## Task goal
Continue the Williams College faculty promotion announcement below, starting right after its last sentence.

(Beginning of Provided passage)

Media contact: Noelle Lemoine, communications assistant; tele: (413) 597-4277; email: [email protected]
WILLIAMSTOWN, Mass., January 2, 2018—Following the recommendation of the Committee on Appointments and Promotions, the Executive Committee of the Williams College Board of Trustees voted to promote four faculty to the position of associate professor with tenure. The vote will be ratified by the full board in January, and the promotions will take effect July 1, 2018, for Phoebe Cohen, geosciences; Laura Ephraim, political science; Eric Knibbs, history; and Gregory Mitchell, women’s, gender, and sexuality studies.
Phoebe A. Cohen, geosciences
Cohen is a paleontologist who researches how life and environments have co-evolved throughout earth history, with a focus on life before the evolution of animals. She combines a variety of microscopic and microchemical techniques with data from field-based stratigraphy and sedimentology. She earned a B.A. in earth systems science from Cornell University and a Ph.D. in the department of Earth and Planetary Sciences at Harvard University, and completed a postdoctoral fellowship at the Massachusetts Institute of Technology. She was awarded the Geological Society of America Subaru Outstanding Woman in Science Award in 2012. Her work has been published in journals including Science Advances, Palaeontology, Palaios, Journal of Paleontology, and Proceedings of the National Academy of Sciences. Her research is funded by the NASA Astrobiology program and the American Chemical Society Petroleum Research Fund.

(End of Provided passage)
(Beginning of Available data)

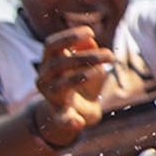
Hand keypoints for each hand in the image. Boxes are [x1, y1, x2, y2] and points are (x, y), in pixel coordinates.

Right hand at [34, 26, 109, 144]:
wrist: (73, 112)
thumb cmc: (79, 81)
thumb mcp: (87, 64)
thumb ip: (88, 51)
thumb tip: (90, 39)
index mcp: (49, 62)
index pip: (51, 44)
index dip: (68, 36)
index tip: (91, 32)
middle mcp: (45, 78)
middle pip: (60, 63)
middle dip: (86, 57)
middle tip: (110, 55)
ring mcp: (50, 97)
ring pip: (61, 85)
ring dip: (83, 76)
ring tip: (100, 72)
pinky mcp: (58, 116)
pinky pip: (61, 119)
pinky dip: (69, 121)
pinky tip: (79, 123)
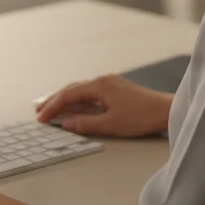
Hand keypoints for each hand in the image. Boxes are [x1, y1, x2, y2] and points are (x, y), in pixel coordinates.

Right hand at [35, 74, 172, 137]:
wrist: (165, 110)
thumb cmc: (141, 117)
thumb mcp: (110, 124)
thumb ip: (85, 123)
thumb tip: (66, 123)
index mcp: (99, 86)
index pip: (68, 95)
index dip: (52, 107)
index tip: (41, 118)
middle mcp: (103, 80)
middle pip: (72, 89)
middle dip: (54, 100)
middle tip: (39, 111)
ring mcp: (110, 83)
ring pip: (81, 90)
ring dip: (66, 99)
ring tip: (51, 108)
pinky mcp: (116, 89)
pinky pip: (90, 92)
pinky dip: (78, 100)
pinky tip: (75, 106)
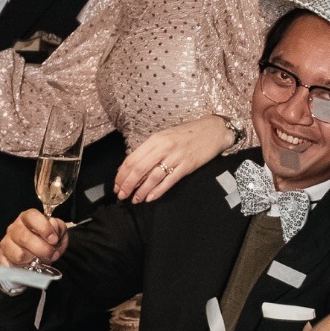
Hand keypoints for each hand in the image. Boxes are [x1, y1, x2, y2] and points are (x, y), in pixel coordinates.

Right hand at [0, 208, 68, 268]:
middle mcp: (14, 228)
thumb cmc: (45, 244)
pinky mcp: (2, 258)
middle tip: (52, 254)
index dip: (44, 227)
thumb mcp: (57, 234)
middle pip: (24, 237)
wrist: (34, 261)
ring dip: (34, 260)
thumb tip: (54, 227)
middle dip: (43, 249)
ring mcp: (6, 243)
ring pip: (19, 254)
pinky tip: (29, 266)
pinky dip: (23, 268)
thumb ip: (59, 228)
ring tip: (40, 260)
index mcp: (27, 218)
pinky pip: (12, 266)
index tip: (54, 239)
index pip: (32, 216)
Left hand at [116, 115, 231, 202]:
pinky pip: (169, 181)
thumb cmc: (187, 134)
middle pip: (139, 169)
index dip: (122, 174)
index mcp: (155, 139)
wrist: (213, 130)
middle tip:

(End of Available data)
(Beginning of Available data)

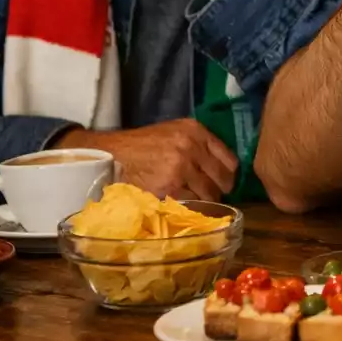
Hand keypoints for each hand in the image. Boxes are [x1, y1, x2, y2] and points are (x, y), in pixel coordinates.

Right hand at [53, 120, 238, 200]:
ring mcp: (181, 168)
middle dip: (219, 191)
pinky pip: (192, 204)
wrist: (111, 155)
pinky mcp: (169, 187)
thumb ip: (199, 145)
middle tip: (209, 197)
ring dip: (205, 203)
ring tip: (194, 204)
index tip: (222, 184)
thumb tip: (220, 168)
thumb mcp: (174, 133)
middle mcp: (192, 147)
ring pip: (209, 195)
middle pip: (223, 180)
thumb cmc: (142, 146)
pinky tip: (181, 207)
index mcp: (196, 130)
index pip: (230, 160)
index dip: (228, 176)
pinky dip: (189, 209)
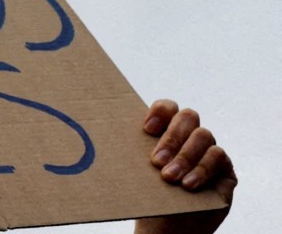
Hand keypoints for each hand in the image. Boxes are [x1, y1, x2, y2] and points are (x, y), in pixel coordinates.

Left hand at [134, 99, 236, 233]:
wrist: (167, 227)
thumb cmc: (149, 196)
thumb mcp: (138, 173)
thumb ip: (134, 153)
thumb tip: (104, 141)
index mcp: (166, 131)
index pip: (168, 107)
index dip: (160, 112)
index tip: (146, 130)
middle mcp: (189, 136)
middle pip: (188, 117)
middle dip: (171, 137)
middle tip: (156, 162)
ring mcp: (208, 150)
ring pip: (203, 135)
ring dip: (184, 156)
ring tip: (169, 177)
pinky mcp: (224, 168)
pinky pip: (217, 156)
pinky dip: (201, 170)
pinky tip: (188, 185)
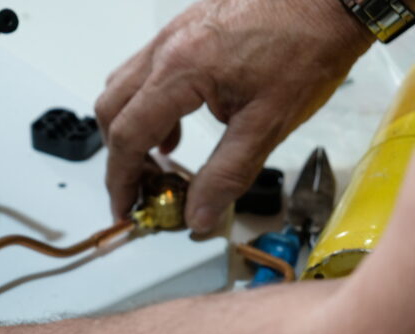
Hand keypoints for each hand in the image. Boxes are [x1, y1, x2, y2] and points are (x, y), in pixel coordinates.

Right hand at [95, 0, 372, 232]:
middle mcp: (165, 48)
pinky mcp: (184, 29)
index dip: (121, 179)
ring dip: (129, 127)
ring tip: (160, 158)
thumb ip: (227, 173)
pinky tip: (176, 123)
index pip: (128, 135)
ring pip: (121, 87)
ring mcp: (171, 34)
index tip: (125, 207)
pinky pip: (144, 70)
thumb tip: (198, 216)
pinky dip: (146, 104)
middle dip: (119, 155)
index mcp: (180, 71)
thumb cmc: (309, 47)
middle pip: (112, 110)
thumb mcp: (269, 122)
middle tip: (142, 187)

(End of Available data)
(Beginning of Available data)

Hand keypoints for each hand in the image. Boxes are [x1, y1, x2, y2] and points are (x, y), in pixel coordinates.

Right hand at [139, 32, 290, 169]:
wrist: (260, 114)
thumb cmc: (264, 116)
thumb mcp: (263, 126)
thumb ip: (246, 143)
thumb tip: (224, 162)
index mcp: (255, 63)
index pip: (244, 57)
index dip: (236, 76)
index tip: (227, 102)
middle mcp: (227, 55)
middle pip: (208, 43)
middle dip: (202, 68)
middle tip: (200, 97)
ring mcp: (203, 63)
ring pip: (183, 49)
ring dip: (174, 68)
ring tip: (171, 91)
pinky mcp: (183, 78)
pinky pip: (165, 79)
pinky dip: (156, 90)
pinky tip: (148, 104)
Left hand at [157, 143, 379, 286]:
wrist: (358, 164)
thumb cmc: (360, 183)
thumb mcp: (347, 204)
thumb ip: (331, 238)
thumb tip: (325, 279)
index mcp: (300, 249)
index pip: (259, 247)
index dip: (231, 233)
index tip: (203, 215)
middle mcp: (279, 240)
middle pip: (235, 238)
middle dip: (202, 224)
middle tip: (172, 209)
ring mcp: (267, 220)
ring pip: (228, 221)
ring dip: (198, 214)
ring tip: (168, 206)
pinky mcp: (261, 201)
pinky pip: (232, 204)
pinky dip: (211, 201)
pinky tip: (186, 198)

(End of Available data)

## Written response
Cohen teaches courses on earth history, paleobiology, geobiology, and mass extinctions. She has served on the program advisory committee for Women’s, Gender, and Sexuality Studies and on the Faculty Steering Committee.
Laura Ephraim, political science
Ephraim is a political theorist whose research focuses on modern political thought, environmental studies, science and technology, and democratic and feminist theory. Her book, Who Speaks for Nature? On the Politics of Science, (University of Pennsylvania, 2017), was recently published. She is co-editor of Second Nature: Rethinking the Natural Through Politics (Fordham University Press, 2013) and co-author of that volume’s introduction. Her work also appears in the journal Political Theory.
Ephraim earned a B.A. in politics and women’s studies from Pomona College and a Ph.D. in political science from Northwestern University. Before coming to Williams, she completed a postdoctoral fellowship at the Hannah Arendt Center for Politics and Humanities at Bard College and taught for the Bard Prison Initiative. Her courses include Politics After the Apocalypse; Modern Political Thought; Politics without Humans?; and Survival and Resistance: Environmental Political Theory. She currently serves on the college’s Committee on Educational Affairs.
Eric Knibbs, history
Knibbs earned a B.A. at the University of Pennsylvania and a Ph.D. at Yale University. He studies medieval legal history and the phenomenon of medieval forgery, with current research focusing on the forgeries associated with Pseudo-Isidore. He teaches courses on the medieval world, magic and sorcery from the medieval to the early modern periods, and the cultural and political transitions that occurred between Antiquity and the early Middle Ages.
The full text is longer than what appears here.